» **Supplied material**
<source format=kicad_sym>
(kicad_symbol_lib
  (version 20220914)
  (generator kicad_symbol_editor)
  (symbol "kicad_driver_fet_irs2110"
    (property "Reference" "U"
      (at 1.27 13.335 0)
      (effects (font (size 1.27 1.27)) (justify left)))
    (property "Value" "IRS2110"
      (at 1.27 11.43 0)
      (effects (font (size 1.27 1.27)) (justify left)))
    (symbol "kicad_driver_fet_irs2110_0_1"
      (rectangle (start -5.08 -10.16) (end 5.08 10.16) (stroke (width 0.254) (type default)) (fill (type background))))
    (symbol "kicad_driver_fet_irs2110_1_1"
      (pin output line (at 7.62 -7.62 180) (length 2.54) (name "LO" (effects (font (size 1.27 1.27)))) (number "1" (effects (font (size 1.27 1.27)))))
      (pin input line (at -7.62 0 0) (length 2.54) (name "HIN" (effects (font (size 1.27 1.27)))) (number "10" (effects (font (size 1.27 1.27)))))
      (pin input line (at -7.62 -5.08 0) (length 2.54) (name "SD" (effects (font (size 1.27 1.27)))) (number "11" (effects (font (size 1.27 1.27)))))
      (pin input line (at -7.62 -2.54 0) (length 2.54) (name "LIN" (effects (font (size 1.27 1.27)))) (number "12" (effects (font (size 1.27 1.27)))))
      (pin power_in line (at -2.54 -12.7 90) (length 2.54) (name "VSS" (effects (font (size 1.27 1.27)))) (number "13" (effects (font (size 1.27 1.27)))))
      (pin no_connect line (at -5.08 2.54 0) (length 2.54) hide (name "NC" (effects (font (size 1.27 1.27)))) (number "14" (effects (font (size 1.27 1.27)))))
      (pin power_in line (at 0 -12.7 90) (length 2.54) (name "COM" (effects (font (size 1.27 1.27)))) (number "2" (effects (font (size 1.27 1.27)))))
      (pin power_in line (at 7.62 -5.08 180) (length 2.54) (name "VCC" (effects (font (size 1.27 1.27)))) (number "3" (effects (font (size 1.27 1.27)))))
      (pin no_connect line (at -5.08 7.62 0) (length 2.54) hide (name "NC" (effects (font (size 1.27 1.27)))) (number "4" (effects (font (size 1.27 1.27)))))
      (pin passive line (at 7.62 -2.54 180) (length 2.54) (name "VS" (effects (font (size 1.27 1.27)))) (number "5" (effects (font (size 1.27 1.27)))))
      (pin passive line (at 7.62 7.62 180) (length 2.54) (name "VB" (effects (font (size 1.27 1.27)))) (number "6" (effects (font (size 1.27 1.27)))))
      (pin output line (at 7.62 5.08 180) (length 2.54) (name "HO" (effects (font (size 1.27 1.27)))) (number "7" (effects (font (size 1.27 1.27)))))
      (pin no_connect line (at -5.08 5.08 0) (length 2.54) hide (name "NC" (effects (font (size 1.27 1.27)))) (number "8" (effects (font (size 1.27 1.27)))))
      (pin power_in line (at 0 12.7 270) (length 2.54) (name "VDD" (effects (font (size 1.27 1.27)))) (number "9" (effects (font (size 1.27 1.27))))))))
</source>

» **Problem**
Extract the full listing above without alteration.

» **Your response**
<source format=kicad_sym>
(kicad_symbol_lib
  (version 20220914)
  (generator kicad_symbol_editor)
  (symbol "kicad_driver_fet_irs2110"
    (property "Reference" "U"
      (at 1.27 13.335 0)
      (effects (font (size 1.27 1.27)) (justify left)))
    (property "Value" "IRS2110"
      (at 1.27 11.43 0)
      (effects (font (size 1.27 1.27)) (justify left)))
    (symbol "kicad_driver_fet_irs2110_0_1"
      (rectangle (start -5.08 -10.16) (end 5.08 10.16) (stroke (width 0.254) (type default)) (fill (type background))))
    (symbol "kicad_driver_fet_irs2110_1_1"
      (pin output line (at 7.62 -7.62 180) (length 2.54) (name "LO" (effects (font (size 1.27 1.27)))) (number "1" (effects (font (size 1.27 1.27)))))
      (pin input line (at -7.62 0 0) (length 2.54) (name "HIN" (effects (font (size 1.27 1.27)))) (number "10" (effects (font (size 1.27 1.27)))))
      (pin input line (at -7.62 -5.08 0) (length 2.54) (name "SD" (effects (font (size 1.27 1.27)))) (number "11" (effects (font (size 1.27 1.27)))))
      (pin input line (at -7.62 -2.54 0) (length 2.54) (name "LIN" (effects (font (size 1.27 1.27)))) (number "12" (effects (font (size 1.27 1.27)))))
      (pin power_in line (at -2.54 -12.7 90) (length 2.54) (name "VSS" (effects (font (size 1.27 1.27)))) (number "13" (effects (font (size 1.27 1.27)))))
      (pin no_connect line (at -5.08 2.54 0) (length 2.54) hide (name "NC" (effects (font (size 1.27 1.27)))) (number "14" (effects (font (size 1.27 1.27)))))
      (pin power_in line (at 0 -12.7 90) (length 2.54) (name "COM" (effects (font (size 1.27 1.27)))) (number "2" (effects (font (size 1.27 1.27)))))
      (pin power_in line (at 7.62 -5.08 180) (length 2.54) (name "VCC" (effects (font (size 1.27 1.27)))) (number "3" (effects (font (size 1.27 1.27)))))
      (pin no_connect line (at -5.08 7.62 0) (length 2.54) hide (name "NC" (effects (font (size 1.27 1.27)))) (number "4" (effects (font (size 1.27 1.27)))))
      (pin passive line (at 7.62 -2.54 180) (length 2.54) (name "VS" (effects (font (size 1.27 1.27)))) (number "5" (effects (font (size 1.27 1.27)))))
      (pin passive line (at 7.62 7.62 180) (length 2.54) (name "VB" (effects (font (size 1.27 1.27)))) (number "6" (effects (font (size 1.27 1.27)))))
      (pin output line (at 7.62 5.08 180) (length 2.54) (name "HO" (effects (font (size 1.27 1.27)))) (number "7" (effects (font (size 1.27 1.27)))))
      (pin no_connect line (at -5.08 5.08 0) (length 2.54) hide (name "NC" (effects (font (size 1.27 1.27)))) (number "8" (effects (font (size 1.27 1.27)))))
      (pin power_in line (at 0 12.7 270) (length 2.54) (name "VDD" (effects (font (size 1.27 1.27)))) (number "9" (effects (font (size 1.27 1.27))))))))
</source>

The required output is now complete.